I'm not an anarchist anymore either, don't support anarcho primitivism. The anarcho nihilist of yesteryear went away a few years ago where all of that has become past history of my youth. You've been gone a long time Xunzian, let us just say that in my deep ideological evolution I have evolved into an authoritarian social idealist.

What's next? Total destruction, chaos, and social upheaval where we'll be lucky if anybody survives this global cataclysm of events.

No, we can't go back although part of me perhaps some leftover of my youth wishes we could go back to a more idyllic primitive landscape where life was basic, primal, and simplistic.

No, what I am talking about is the breakdown of complex societies largely from within with some external environmental factors also to be sure. For me the future of civilization is self destruction through numerous variables where I am all about its rebirth and changing dynamics from its ruins. Future societies built out of the ashes of former ones. I believe currently we're at the late stages of this transformation that will in effect blossom into all of that.

For me this will happen through world war, economic collapse, societal breakdown, artificial intelligence, automation, resource depletion, or through a combination of all simultaneously.

All I know is that economic materialism by itself is incapable of supporting freedom and morality, some may call me a moral idealist or whatever but I truly believe in that. To be sure my sense of morality is a bit unorthodox in that it differs quite a bit from the majority of people.

A majority might find my own morality repulsive and perhaps vulgar.
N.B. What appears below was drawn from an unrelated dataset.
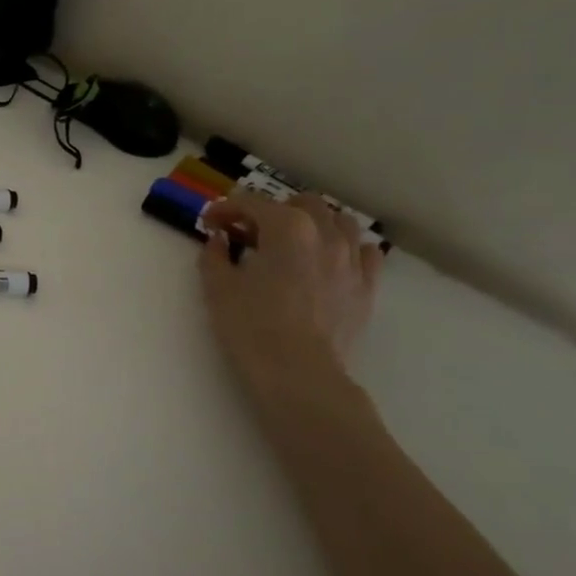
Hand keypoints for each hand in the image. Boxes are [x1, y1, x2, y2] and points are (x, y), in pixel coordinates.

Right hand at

I am always interested in Asian cultures because I must admit my ignorance and lack of knowledge concerning them. I find eastern philosophies interesting. For instance I was reading up a few months ago on a Chinese philosophy known as a kind of legalism where I found its position on human nature to my liking. I believe it is called Fajia with such individuals like Han Fei and Xunzi.

What was the shi class?

Capitalism of course exacerbates problems but you're right they have existed even before capitalism and dwells into the topic of human nature itself. It's not just capitalism of course exacerbating the problems but industrialization and technology also. World changes too fast for human beings to adapt to which causes problems and in order to maintain this changing environment more demands are compounded onto human beings. It is all a recipe for disaster.

I've never heard of this book revolutionary suicide, I'll have to look into that as it sounds interesting.

Who is this TT that went crazy? You keep saying I reify things? What is that suppose to mean?

Broken tool?

I don't think John Smith could fathom his creation evolving into the oligarchic crony capitalism that it is today run by international lunatics.

Economics might of conquered the world but I would argue it is also in the process of destroying it too.

Well it's a good thing as a socialist I don't expound the Marxist variety, I will say this to the day I die, we live in a post capitalist and communist world. While I have disdain for communism I believe moderate socialism is more favorable over capitalism. I support a mixed economy.

I really hope you're not some boomer that wants to explain how worthless millennials are because I have heard enough of that garbage for a small lifetime already.